特に、昨今はタイパ(タイムパフォーマンス)・コスパ(コストパフォーマンス)を重視する人が若年層を中心に増え、多くの時間・労力と費用がかかる出張は、その意義が問われています。

私はメーカー経理職の経験が長かったのですが、その時の経験を考えると出張は比較的肯定派です。
以下、本社経理職が工場に出張する場合を例に、出張者側のメリットについて考えてみます。
「現実的なメリット」としては、工場の生産体制(在庫管理や製造工程別の管理、遊休資産の状況等)を目にすることで①対役所のレポート作成や説明においての基礎的な理解力が上がる ②本社部門から見た経理上の問題点(会計監査で問題となりそうな点)を早期に見つけて対策をとることができる ということがあげられます。
また、「付随的(企業風土的)なメリット」では、現場の苦労や努力を目の当たりにすることで、③レポート=数字と認識していた経理職の意識を変え、数字の生み出される背景を想像できるようになるかもしれません。この想像力は共感であり、ひいては団結力や”会社への愛着”にもつながると考えます。

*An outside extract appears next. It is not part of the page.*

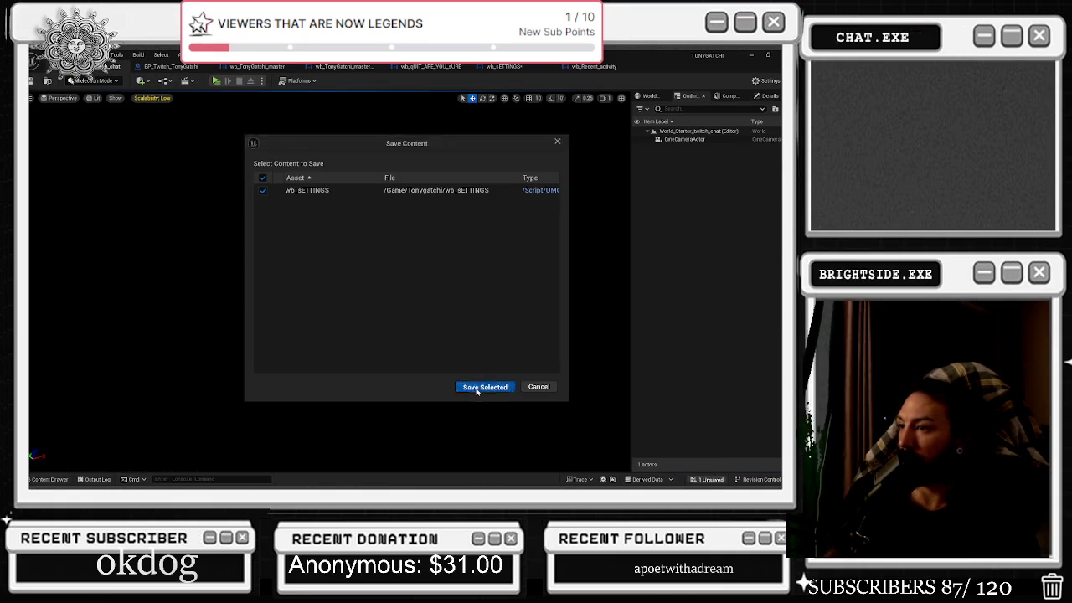
click(490, 388)
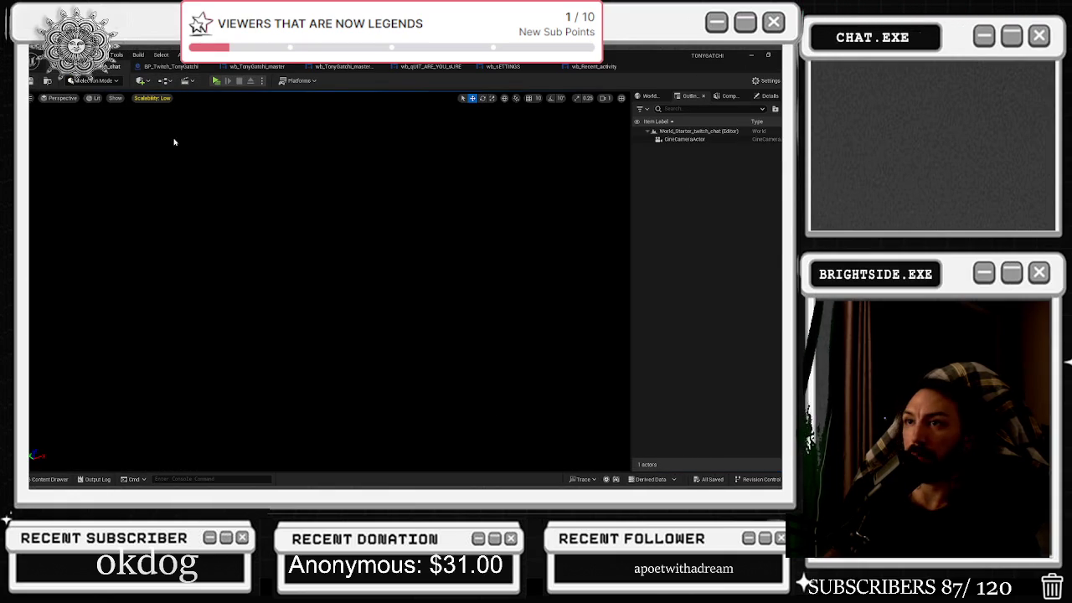
click(227, 80)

経理職はどの会社でも必ずある職種のため転職の機会も幅広くありますが、この”会社への愛着”が従業員の定着にも寄与するかもしれません。

上述は、メーカー・スタッフ部門の一例ですが、これが他業種・他部門の場合には、また出張の意義も変わってくると思われます。
宿泊費や交通費が値上がりし出張旅費が高額となる中で、コストに見合う効果が当該出張にあるのか、また従業員のモチベーションを維持・向上する出張のあり方とはどういうものかを再検討する必要があるといえます。